Milling with CoroMill cutters 1)
Roughing Geometry/Grade Cutting speed
m/min
Finishing Geometry/Grade Cutting speed
m/min
MM-2030 185 ML-2030 235

1) Starting values for dry machining

Threading of Sanmac® 304/304L

Indexable inserts can be used for external thread cutting of all diameters. Threading with screw-cutting dies or die heads is economical only for small diameters. For internal threading with short and normal cutting lengths, thread cutting with indexable inserts is recommended above a hole diameter of 12 mm. For long cutting lengths, thread cutting with indexable inserts is recommended for hole diameters above 20 mm.

Thread turning

Due to the tendency of the austenitic materials to work harden, radial infeed is recommended. A generous flow of cutting fluid should be used, partly to obtain a reliable process and partly to guide the chip. The recommendations apply to a tool-life of 30 minutes.

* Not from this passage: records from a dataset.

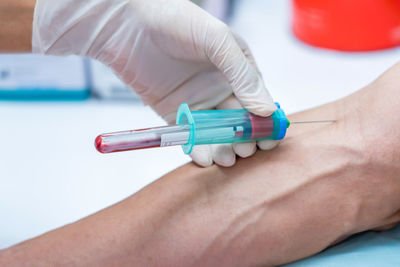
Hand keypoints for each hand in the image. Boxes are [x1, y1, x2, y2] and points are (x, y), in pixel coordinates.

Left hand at [32, 0, 277, 166]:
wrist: (126, 24)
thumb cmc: (175, 20)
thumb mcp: (217, 41)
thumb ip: (243, 75)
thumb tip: (267, 110)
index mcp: (236, 69)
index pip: (257, 100)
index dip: (265, 121)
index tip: (270, 139)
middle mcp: (219, 87)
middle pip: (238, 121)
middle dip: (244, 138)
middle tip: (245, 151)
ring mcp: (197, 101)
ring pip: (216, 132)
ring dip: (223, 147)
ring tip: (226, 159)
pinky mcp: (174, 112)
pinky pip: (189, 134)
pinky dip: (197, 148)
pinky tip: (204, 158)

Insert Grade Cutting speed
Geometry m/min
All-round GC1020 160

Thread tapping

Compared with uncoated threading taps, coated threading taps can improve productivity by up to 100%. For the advantages of coated threading taps to be realized, a generous flow of cooling fluid must be used. The recommendations apply to a tool life of 30 minutes.

Cutting speed
m/min
4-15

The higher range of cutting data should be chosen for coated threading taps

Sawing of Sanmac® 304/304L

Cutting with bandsaws or cold saws gives the best cutting economy. If the demand for surface smoothness is great, circular sawing is preferable.

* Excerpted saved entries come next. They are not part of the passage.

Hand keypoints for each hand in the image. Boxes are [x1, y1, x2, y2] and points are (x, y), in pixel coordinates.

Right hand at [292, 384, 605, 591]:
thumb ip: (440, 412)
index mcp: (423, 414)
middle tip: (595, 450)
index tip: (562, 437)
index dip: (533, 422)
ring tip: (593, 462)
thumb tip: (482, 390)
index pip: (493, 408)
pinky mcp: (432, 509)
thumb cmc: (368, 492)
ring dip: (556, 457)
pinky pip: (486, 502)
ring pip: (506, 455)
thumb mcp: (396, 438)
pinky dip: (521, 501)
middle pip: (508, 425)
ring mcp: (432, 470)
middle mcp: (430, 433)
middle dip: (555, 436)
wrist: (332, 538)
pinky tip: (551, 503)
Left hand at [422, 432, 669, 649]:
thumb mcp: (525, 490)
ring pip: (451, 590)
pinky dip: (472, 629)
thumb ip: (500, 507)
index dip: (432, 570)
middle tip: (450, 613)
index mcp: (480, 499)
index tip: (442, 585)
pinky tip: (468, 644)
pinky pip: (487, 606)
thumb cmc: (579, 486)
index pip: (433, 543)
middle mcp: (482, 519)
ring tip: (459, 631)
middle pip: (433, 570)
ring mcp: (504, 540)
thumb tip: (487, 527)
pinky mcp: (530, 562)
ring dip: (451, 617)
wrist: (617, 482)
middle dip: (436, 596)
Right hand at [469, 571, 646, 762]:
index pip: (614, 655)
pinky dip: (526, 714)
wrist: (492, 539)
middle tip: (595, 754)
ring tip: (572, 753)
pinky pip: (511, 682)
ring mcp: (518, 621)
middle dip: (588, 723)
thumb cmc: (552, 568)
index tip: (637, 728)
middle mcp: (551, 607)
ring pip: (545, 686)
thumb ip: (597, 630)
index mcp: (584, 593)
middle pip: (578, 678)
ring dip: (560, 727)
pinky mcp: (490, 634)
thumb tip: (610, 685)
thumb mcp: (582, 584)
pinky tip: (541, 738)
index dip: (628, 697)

Band sawing gives high productivity, is flexible and incurs low investment costs.

When band sawing Sanmac® 304/304L, the Sandflex Cobra type 3851 bimetallic band which is available from Bahco Group (formerly Sandvik Saws and Tools) is recommended.

Tooth spacing should be selected according to the dimensions of the material to be cut, and stated in TPI (the number of teeth per in.). The TPI should be reduced for thicker dimensions. For a bar dimension of D = 150 mm, 2/3 TPI or 1/2 TPI is recommended.

Cutting speed
m/min
45-50

Feed is regulated to obtain a good chip form.

Disclaimer: Recommendations are for guidance only, and the suitability of a material for a specific application can be confirmed only when we know the actual service conditions. Continuous development may necessitate changes in technical data without notice. This datasheet is only valid for Alleima materials.